■ Images with pose keypoints
--
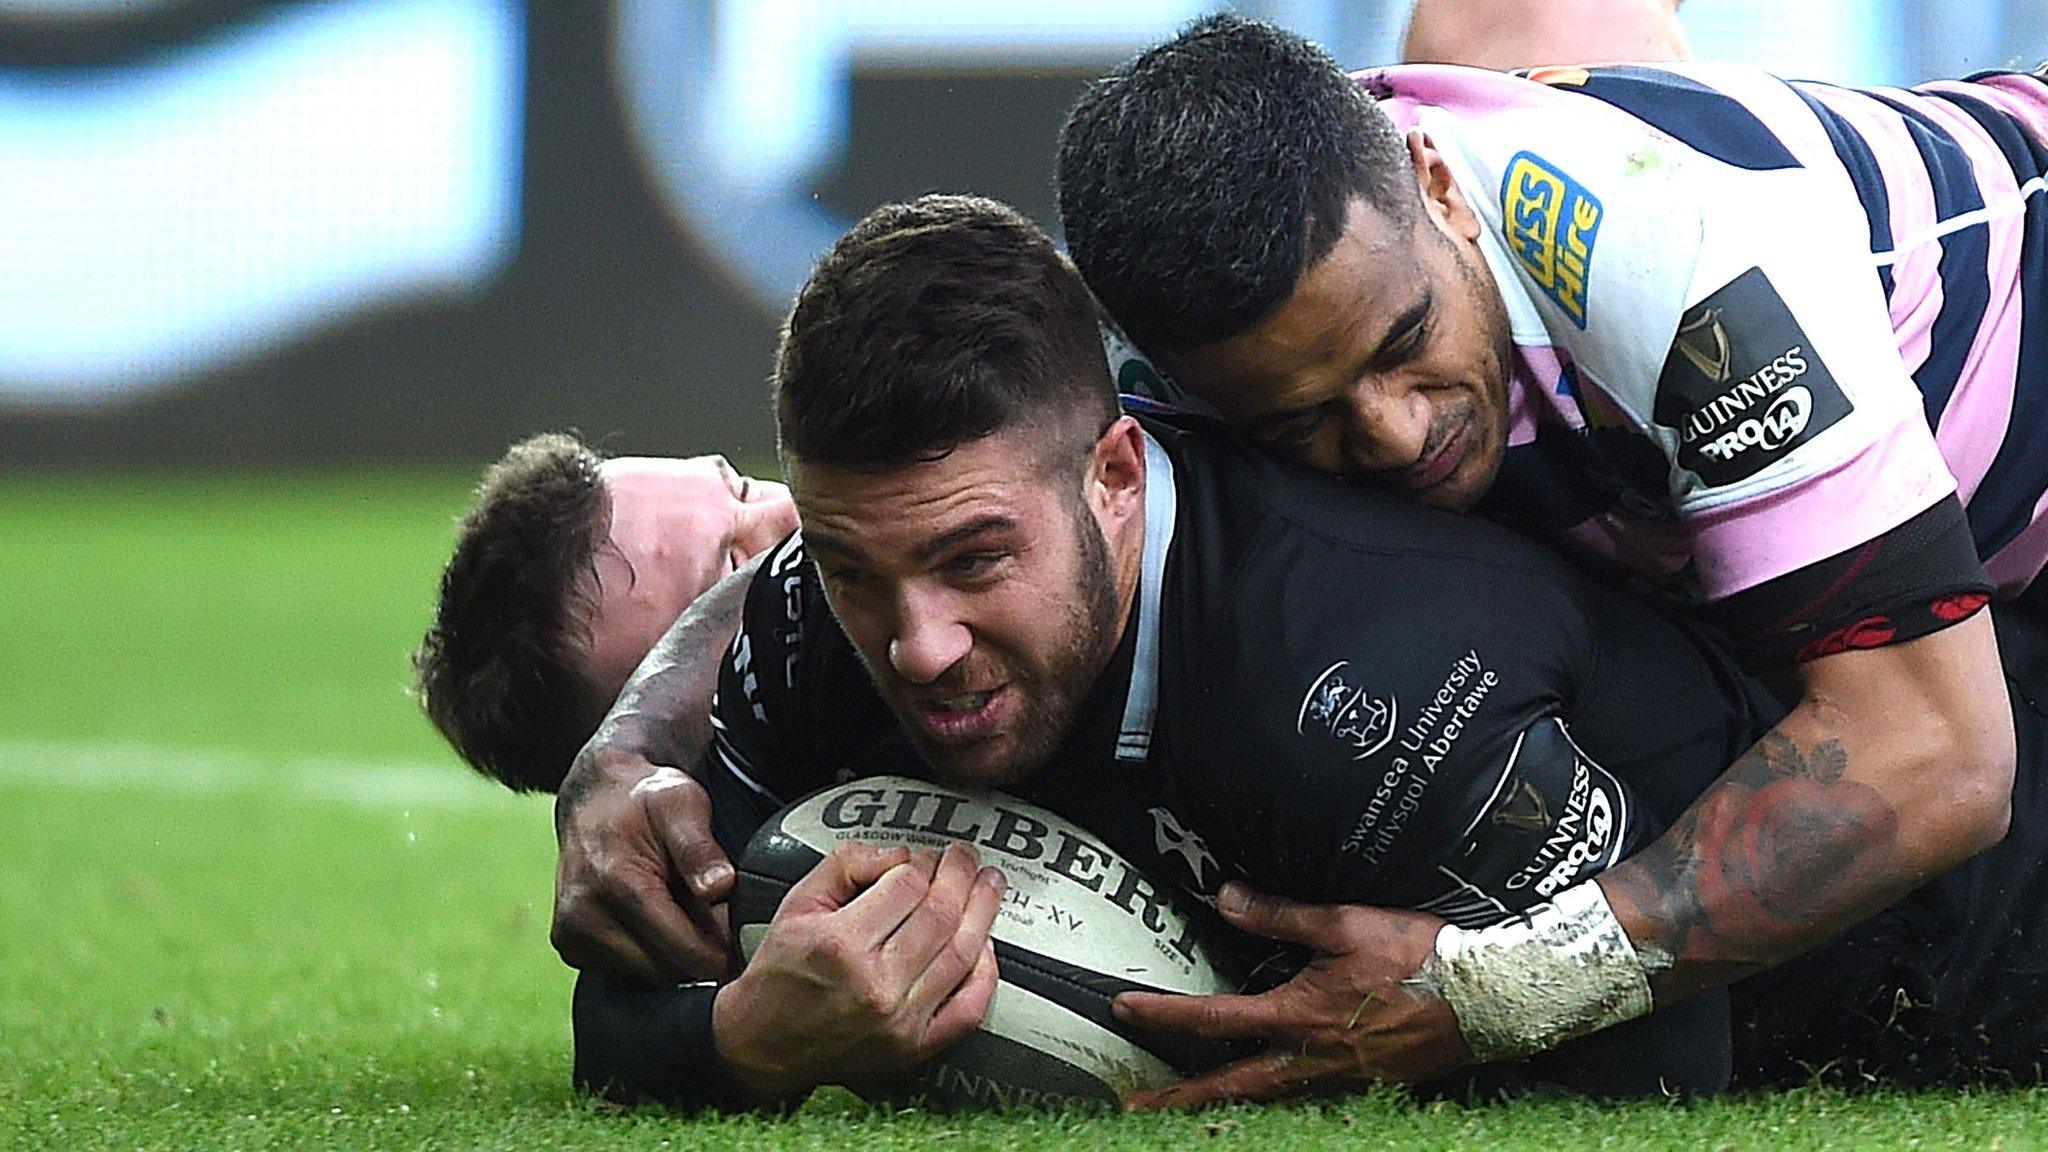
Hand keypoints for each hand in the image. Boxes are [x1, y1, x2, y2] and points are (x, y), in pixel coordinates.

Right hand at [551, 745, 734, 982]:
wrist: (592, 795)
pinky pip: (625, 971)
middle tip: (713, 917)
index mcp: (616, 883)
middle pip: (667, 971)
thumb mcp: (681, 803)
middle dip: (698, 952)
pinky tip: (654, 919)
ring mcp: (571, 935)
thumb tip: (720, 888)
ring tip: (680, 911)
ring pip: (648, 977)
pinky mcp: (568, 946)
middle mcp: (584, 916)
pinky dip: (648, 954)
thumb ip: (700, 847)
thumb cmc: (644, 797)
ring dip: (673, 955)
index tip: (740, 934)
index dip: (720, 949)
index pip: (683, 951)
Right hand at [711, 841, 1006, 1101]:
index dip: (923, 861)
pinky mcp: (913, 1047)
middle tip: (966, 857)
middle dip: (962, 876)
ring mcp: (899, 1020)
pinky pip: (968, 1008)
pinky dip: (985, 974)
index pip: (907, 885)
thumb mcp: (798, 902)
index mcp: (840, 944)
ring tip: (989, 885)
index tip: (924, 855)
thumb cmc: (780, 972)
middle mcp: (875, 984)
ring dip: (983, 912)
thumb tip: (900, 854)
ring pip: (962, 954)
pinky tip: (986, 945)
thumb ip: (847, 864)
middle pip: (941, 915)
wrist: (763, 1043)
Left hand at [1114, 882, 1469, 1109]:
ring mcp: (1340, 1078)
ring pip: (1267, 1097)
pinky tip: (1266, 1090)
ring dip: (1223, 1100)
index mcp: (1301, 1015)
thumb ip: (1280, 913)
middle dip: (1180, 1097)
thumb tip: (1226, 896)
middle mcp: (1313, 1058)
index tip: (1123, 1009)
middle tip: (1136, 1107)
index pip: (1215, 1019)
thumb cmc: (1420, 955)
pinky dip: (1272, 1098)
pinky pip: (1305, 1097)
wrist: (1487, 997)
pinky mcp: (1366, 1083)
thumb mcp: (1345, 922)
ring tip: (1188, 1104)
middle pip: (1231, 1085)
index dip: (1163, 1014)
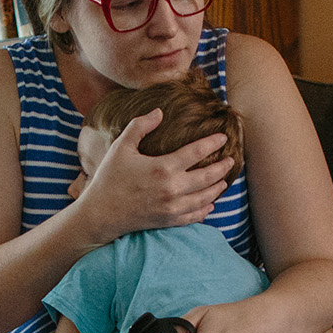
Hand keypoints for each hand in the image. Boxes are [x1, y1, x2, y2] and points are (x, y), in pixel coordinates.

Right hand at [70, 107, 233, 244]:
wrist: (101, 213)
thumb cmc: (110, 178)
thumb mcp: (121, 147)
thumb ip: (140, 126)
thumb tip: (160, 111)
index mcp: (163, 167)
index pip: (197, 152)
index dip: (213, 143)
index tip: (223, 137)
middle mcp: (172, 188)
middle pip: (208, 176)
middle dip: (223, 167)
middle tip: (232, 160)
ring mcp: (172, 207)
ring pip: (206, 197)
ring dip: (218, 188)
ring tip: (224, 180)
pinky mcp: (169, 220)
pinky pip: (195, 215)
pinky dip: (205, 209)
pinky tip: (210, 204)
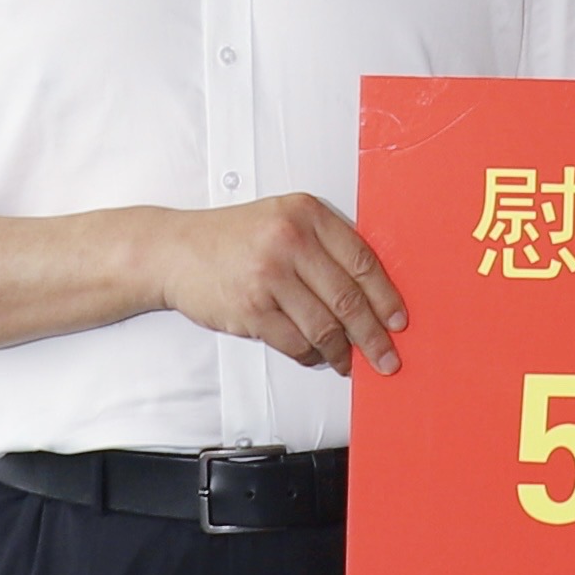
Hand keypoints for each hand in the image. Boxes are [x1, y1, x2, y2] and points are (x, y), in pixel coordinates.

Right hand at [144, 191, 407, 374]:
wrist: (174, 250)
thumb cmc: (231, 237)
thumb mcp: (282, 219)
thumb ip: (324, 244)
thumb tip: (371, 293)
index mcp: (306, 213)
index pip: (362, 260)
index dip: (387, 297)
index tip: (399, 320)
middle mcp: (289, 240)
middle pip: (348, 299)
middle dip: (374, 335)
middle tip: (387, 356)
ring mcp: (268, 276)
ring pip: (324, 327)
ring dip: (342, 352)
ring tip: (349, 361)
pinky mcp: (250, 309)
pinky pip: (295, 343)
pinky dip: (311, 355)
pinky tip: (315, 355)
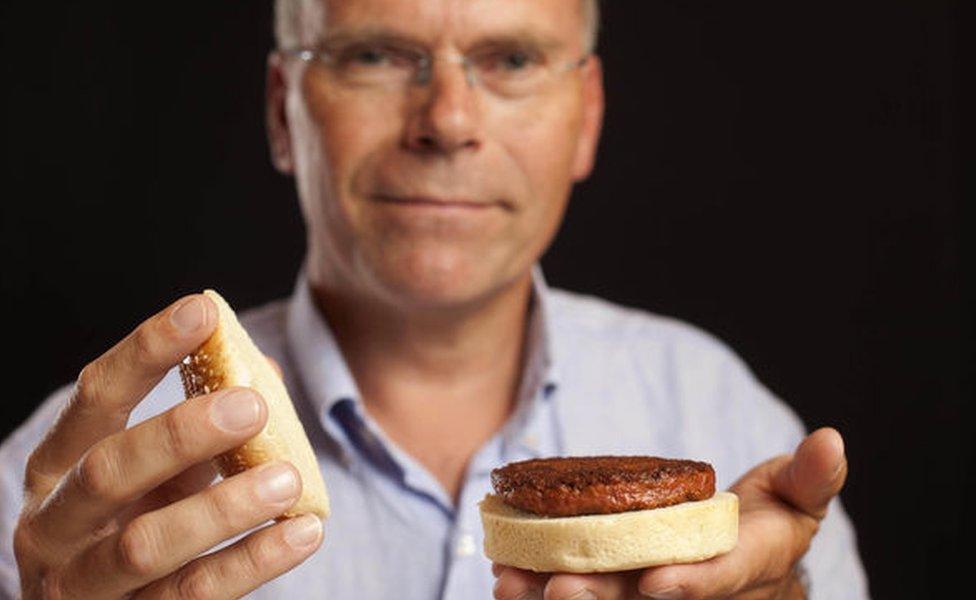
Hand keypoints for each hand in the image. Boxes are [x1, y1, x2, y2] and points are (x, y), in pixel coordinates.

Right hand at [13, 295, 323, 598]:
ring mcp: (84, 585)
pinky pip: (193, 595)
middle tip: (252, 405)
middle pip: (110, 470)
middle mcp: (55, 525)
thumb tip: (263, 369)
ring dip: (223, 507)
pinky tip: (303, 531)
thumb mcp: (156, 474)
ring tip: (286, 478)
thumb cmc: (135, 525)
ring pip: (148, 543)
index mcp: (58, 468)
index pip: (95, 397)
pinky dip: (253, 562)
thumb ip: (199, 426)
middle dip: (182, 433)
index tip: (201, 310)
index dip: (144, 351)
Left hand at [493, 427, 847, 599]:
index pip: (723, 581)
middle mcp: (701, 594)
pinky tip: (505, 579)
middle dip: (604, 598)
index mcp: (750, 571)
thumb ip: (810, 477)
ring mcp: (660, 598)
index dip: (693, 585)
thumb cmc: (768, 523)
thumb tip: (831, 440)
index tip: (655, 583)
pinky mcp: (624, 595)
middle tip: (558, 589)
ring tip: (510, 583)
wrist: (743, 563)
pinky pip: (588, 596)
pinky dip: (541, 589)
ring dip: (556, 596)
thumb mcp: (795, 498)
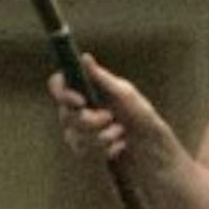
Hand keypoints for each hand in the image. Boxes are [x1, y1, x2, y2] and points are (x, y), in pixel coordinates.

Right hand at [47, 55, 175, 174]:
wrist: (150, 145)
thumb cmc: (139, 114)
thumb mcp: (123, 93)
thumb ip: (102, 78)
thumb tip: (85, 57)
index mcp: (84, 89)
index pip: (58, 85)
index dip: (63, 93)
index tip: (81, 101)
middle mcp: (75, 108)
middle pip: (65, 114)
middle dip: (90, 120)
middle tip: (109, 117)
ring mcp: (76, 129)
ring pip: (74, 135)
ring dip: (101, 135)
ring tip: (120, 132)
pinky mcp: (82, 149)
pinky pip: (83, 151)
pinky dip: (104, 148)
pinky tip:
--
■ Exercise
Range to copy from the records above: the line containing "thumb mcp: (121, 147)" to the line containing "thumb tip: (371, 293)", both included. Output those lines exactly and only those, skipping pictures.

■ Task result
thumb mcp: (121, 147)
thumb ip: (140, 126)
thumb tip: (160, 111)
index mcp: (163, 167)
index pip: (197, 152)
index dip: (213, 143)
index tip: (223, 137)
middle mcp: (172, 188)
middle pip: (208, 176)
middle dip: (223, 167)
middle tip: (232, 160)
ring mcp: (172, 207)
ring pip: (206, 197)
ring dip: (218, 188)
ring tip: (224, 180)
pinky mcp: (169, 220)
pinky pip: (195, 215)
pinky dip: (205, 209)
pinky tip: (210, 204)
Hand keypoints for each hand in the image. Boxes are [x1, y1, x2, y2] and points are (x, y), in pixel coordinates.

Right hand at [144, 191, 407, 374]:
wrist: (174, 250)
thumb cmc: (231, 237)
thumb mcp: (282, 219)
thumb ip: (324, 244)
thumb tip: (371, 293)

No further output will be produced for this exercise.